Arthur Lira vai ao STF para Câmara decidir sobre cassação de Daniel Silveira

Revista Fórum – Durante julgamento que condenou Silveira à prisão, Lira, que é aliado de Bolsonaro, entrou com recurso pedindo ao STF que analise caso já extinto para que a Câmara dê a palavra final sobre perda de mandato.

Aliado de Jair Bolsonaro (PL), o presidente da Câmara, Arthur Lira (PP-AL), não esperou nem mesmo o final do julgamento que condenou Daniel Silveira (PTB-RJ) a 8 anos e 9 meses de prisão para protocolar um recurso para que a Câmara tenha a palavra final sobre a cassação de parlamentares, como no caso específico do deputado bolsonarista.

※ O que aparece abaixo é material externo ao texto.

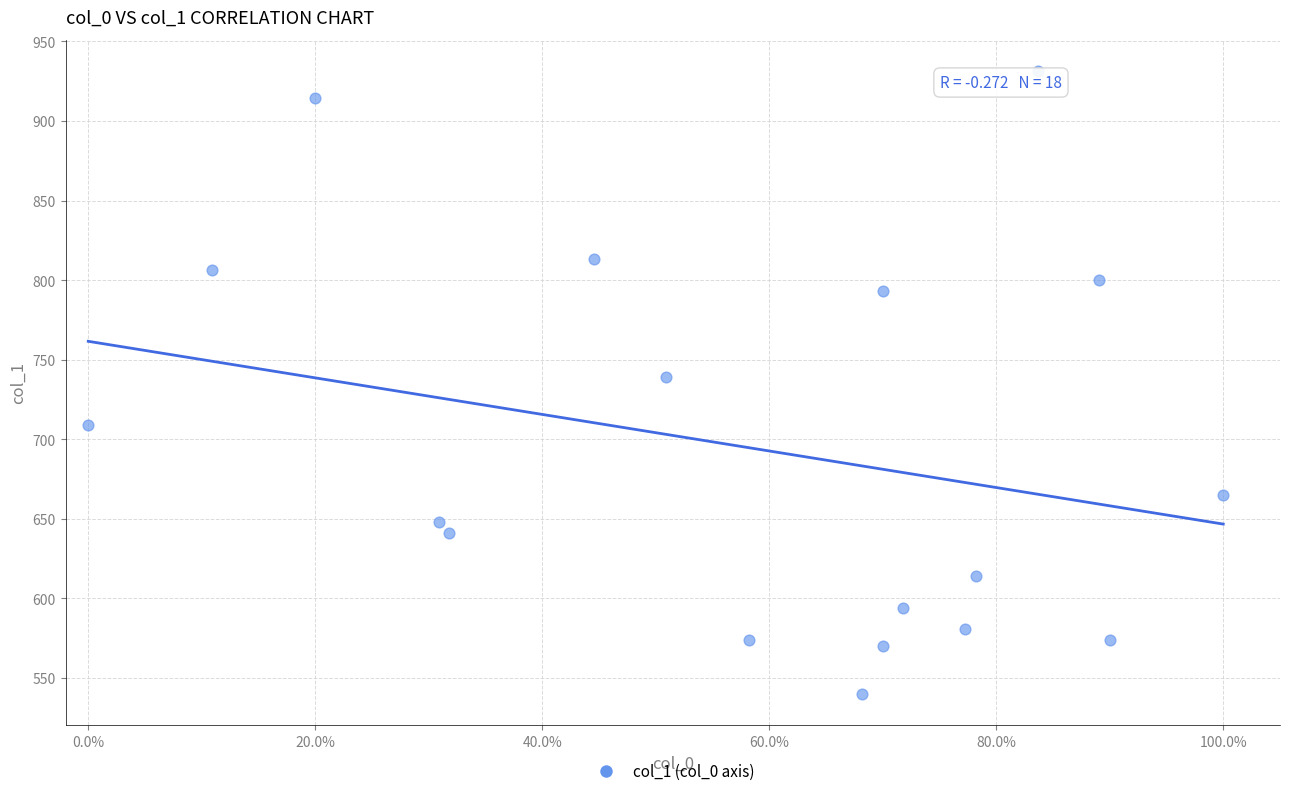

What is the range of X values (max minus min)?

1.0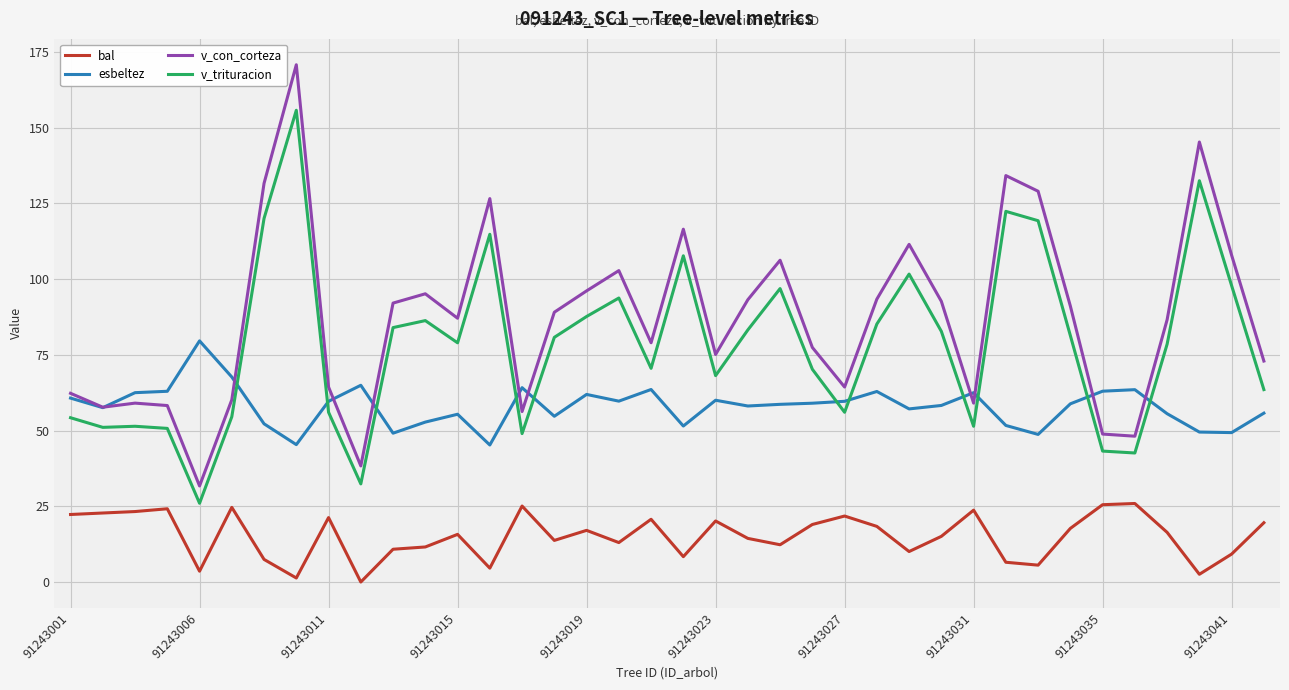

What is the greatest value displayed?

170.7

Sem citar o nome de Silveira, Lira protocolou um recurso em uma ação de 2018 sobre o tema às 18h15 desta quarta-feira (20), durante a sessão que julgava o deputado.

Na ação, o presidente da Câmara afirma que “diante das condenações penais transitadas em julgado, compete às Casas do Congresso Nacional decidir pela perda do mandato eletivo”.

O recurso mostra um jogo ensaiado entre Lira e Bolsonaro na defesa de Silveira já que muitos juristas defendem a perda automática do mandato de parlamentares diante de uma condenação da Suprema Corte.

A maioria dos ministros do STF defendem essa visão jurídica, que acarretaria na cassação de Silveira sem passar pelo Congresso.

A medida de Lira deve protelar a cassação de Silveira e dar fôlego ao político, que é pré-candidato ao Senado pelo PTB no Rio de Janeiro. 

A ação a que Lira recorreu – sobre o ex-deputado Paulo Feijó – havia sido extinta por Luís Roberto Barroso no dia 5 de abril por questões técnicas. 

No entanto, o presidente da Câmara pediu ao STF que volte a analisar o mérito da questão de fundo.

“A ação não possui como objeto simplesmente reverter a perda do mandato do ex-deputado federal Paulo Fernando Feijó, mas sim impedir que prerrogativas constitucionais da Câmara dos Deputados sejam subtraídas”, disse recurso de Lira.